On the clipped green lawn an elderly man wearing trousers with suspenders and a white shirt unbuttoned at the collar is pulling a length of rope. It is strenuous, but he is relaxed and unhurried.

He happens to stop in front of a glass advertising display on the street and then becomes absorbed with reading what is inside. The street is fairly deserted and only one or two pedestrians are out.

She is standing at the end of the street but there is an endless stream of cars. She is too impatient for the red light to change and starts weaving across the road. Another car speeds by and she quickly stops, retreating to the white line in the middle of the road. She looks in the direction of the approaching cars and runs across just after a small sedan has passed. On the footpath she goes up some steps, appears to stop to think for a while, then presses some numbers at the door. There's a buzz and she opens the door and goes inside. Before the door slowly closes, she turns around, but on that overcast day it is even more difficult to see her face clearly.

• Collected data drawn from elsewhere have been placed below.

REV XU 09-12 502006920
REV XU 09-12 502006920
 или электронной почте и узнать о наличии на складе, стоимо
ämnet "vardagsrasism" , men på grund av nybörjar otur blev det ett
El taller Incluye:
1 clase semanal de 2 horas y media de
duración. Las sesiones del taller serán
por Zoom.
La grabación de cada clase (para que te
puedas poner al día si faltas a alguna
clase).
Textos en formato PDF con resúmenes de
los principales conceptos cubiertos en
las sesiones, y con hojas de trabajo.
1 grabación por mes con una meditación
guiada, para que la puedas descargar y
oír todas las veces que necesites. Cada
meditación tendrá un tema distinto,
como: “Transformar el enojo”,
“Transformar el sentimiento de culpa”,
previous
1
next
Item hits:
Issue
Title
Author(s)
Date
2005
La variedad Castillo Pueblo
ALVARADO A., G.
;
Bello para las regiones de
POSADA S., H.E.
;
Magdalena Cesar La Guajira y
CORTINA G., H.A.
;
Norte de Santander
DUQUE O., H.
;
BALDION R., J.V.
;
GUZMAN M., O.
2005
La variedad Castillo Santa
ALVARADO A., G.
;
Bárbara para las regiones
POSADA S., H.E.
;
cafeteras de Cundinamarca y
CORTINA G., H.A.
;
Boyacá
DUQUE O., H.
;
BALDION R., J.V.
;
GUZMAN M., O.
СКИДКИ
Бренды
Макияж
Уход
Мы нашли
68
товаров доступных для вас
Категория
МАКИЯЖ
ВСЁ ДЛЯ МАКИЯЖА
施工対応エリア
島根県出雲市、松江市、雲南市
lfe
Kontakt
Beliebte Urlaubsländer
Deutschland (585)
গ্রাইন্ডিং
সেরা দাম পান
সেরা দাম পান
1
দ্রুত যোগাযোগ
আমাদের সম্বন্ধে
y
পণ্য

There is no chair in the water, only foam. The long-drawn-out sound is intermittent, yet remains suspended in the air, never completely cut off – there is only that bit of sound.

A fine drizzle is falling on the glass advertising display and he moves aside. The display is full of advertisements for houses on sale with prices attached, some with photographs, most are private residences in the country. Some of the houses are for rent, with already rented written prominently in red on the cheaper ones.

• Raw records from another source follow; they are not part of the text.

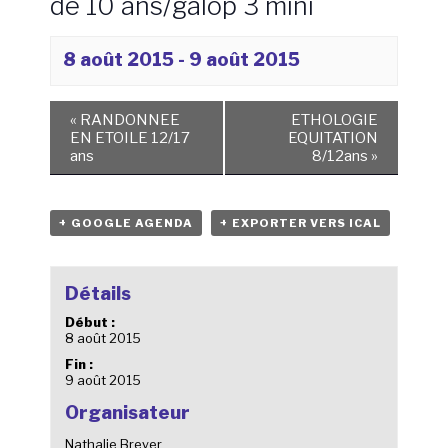
de 10 ans/galop 3 mini
8 août 2015
-
9 août 2015
«
RANDONNEE
ETHOLOGIE
EN ETOILE 12/17
EQUITATION
ans
8/12ans
»
+ GOOGLE AGENDA
+ EXPORTER VERS ICAL
Détails
Début :
8 août 2015
Fin :
9 août 2015
Organisateur
Nathalie Breyer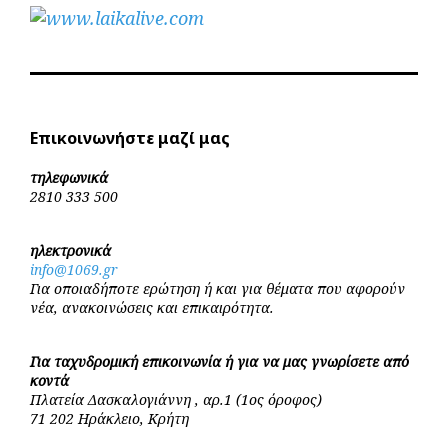
Επικοινωνήστε μαζί μας
τηλεφωνικά
2810 333 500
ηλεκτρονικά
info@1069.gr
Για οποιαδήποτε ερώτηση ή και για θέματα που αφορούν
νέα, ανακοινώσεις και επικαιρότητα.
Για ταχυδρομική επικοινωνία ή για να μας γνωρίσετε από
κοντά
Πλατεία Δασκαλογιάννη , αρ.1 (1ος όροφος)
71 202 Ηράκλειο, Κρήτη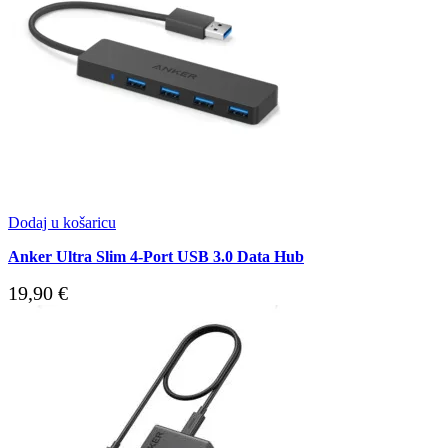
Dodaj u košaricu
Anker Ultra Slim 4-Port USB 3.0 Data Hub
19,90
€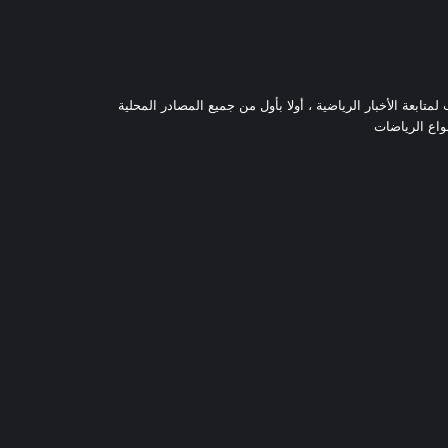
تابعة الأخبار الرياضية ، أولا بأول من جميع المصادر المحلية
نواع الرياضات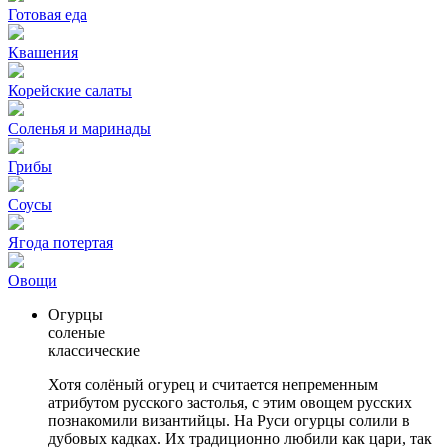
Готовая еда
Квашения
Корейские салаты
Соленья и маринады
Грибы
Соусы
Ягода потертая
Овощи
Огурцы
соленые
классические
Хотя солёный огурец и считается непременным
атрибутом русского застолья, с этим овощем русских
познакомили византийцы. На Руси огурцы солили в
дубовых кадках. Их традиционно любили как цари, так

Another man comes along to pull the rope. He is dressed immaculately, wearing a tie, and he greets the old man wearing trousers with suspenders. Taking the rope and talking and laughing, he steadily sets about this chore. When a heavy thud comes from somewhere not far away, the second man scowls.

An empty mineral water bottle is floating on the sea, bobbing up and down upon the waves. All this time, the sunlight remains splendid and the sky is so clean, it looks unreal. Maybe because it is too clean, too bright, and too empty, and with the waves sparkling with sunlight, that the empty plastic bottle moving into the distance suddenly turns gray-black and looks like an aquatic bird or some other floating object. At some unknown time the intermittent, long-drawn-out sound has stopped and, like a thread of gossamer blown by the wind, has vanished without trace.

"A pair of swans came to this seaside, then only one of them was to be seen, the other must have been killed for a trophy. The one left behind flew away soon afterward." It is a woman's voice, and clearly for a man to hear. As she speaks, the floating object moving into the distance really looks like an aquatic bird.